***** Supplied records *****

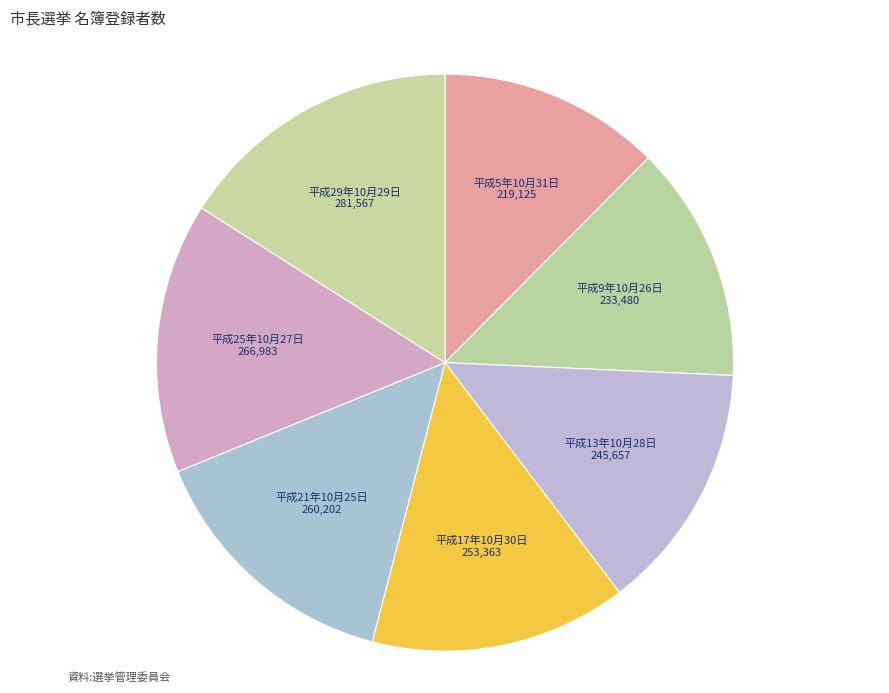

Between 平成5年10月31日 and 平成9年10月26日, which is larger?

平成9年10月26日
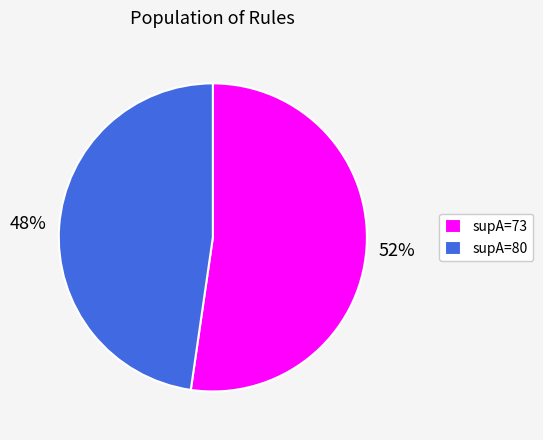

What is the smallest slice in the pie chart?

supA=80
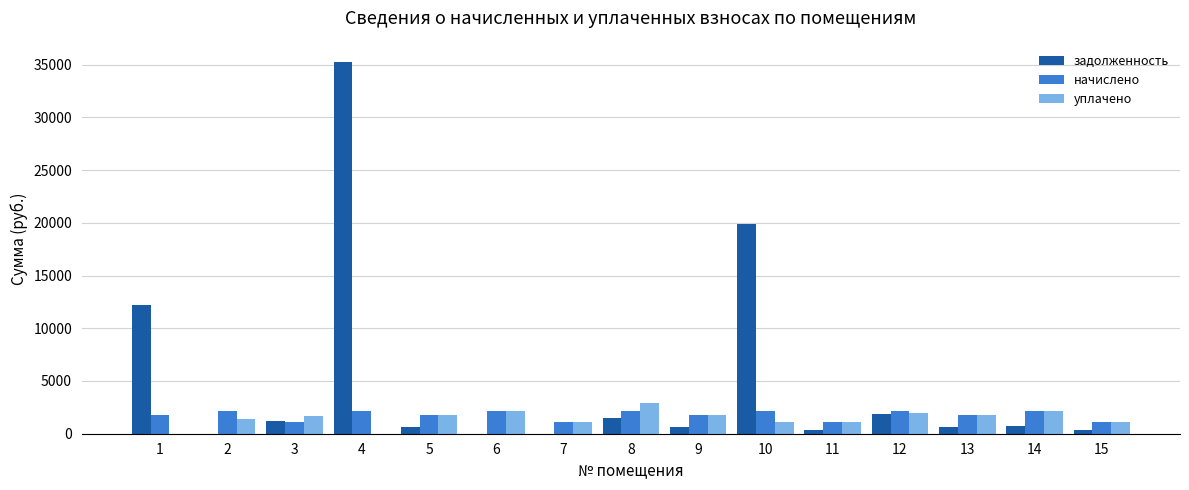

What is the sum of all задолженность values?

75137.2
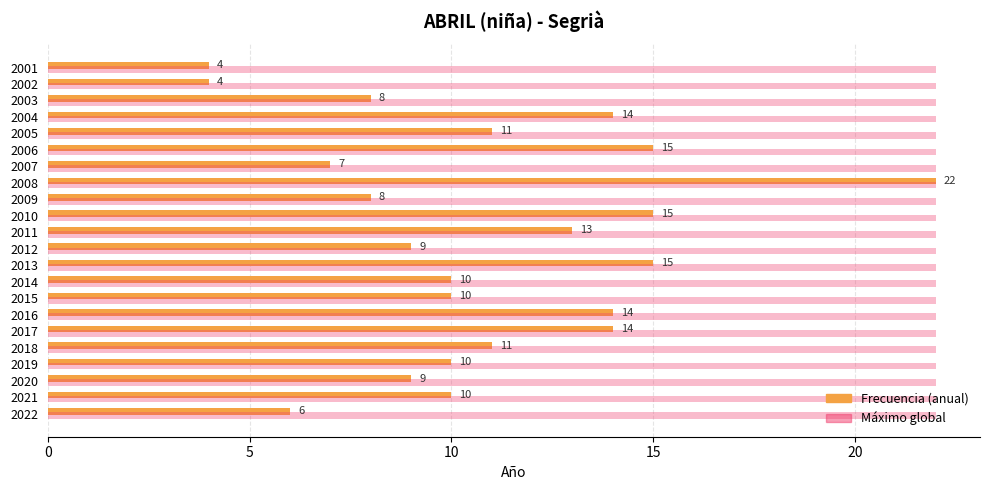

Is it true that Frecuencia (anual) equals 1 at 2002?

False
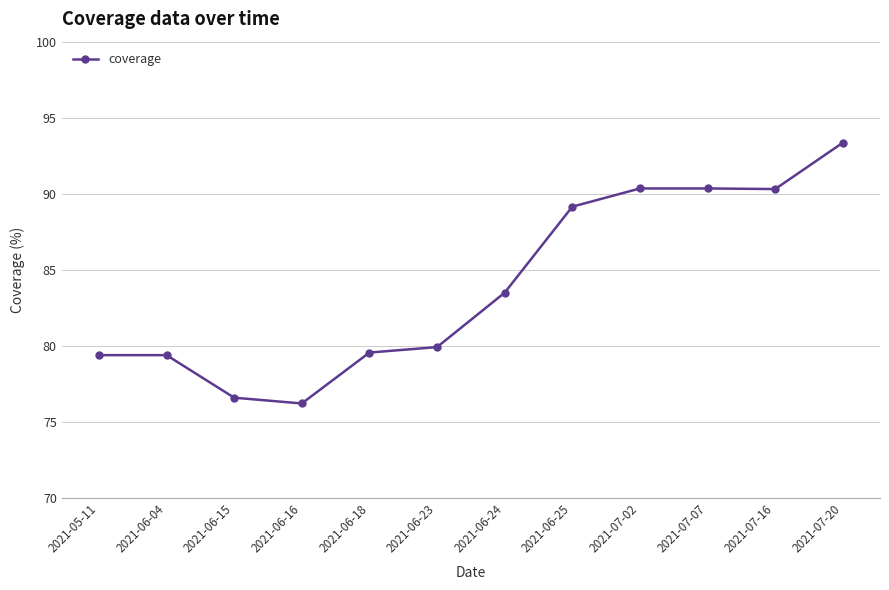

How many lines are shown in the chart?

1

*****

Required action = Quote all five items above word for word, leaving out the pictures.

Answer to the exercise =
Between 平成5年10月31日 and 平成9年10月26日, which is larger?

平成9年10月26日

What is the smallest slice in the pie chart?

supA=80

What is the sum of all задолженность values?

75137.2

Is it true that Frecuencia (anual) equals 1 at 2002?

False

How many lines are shown in the chart?

1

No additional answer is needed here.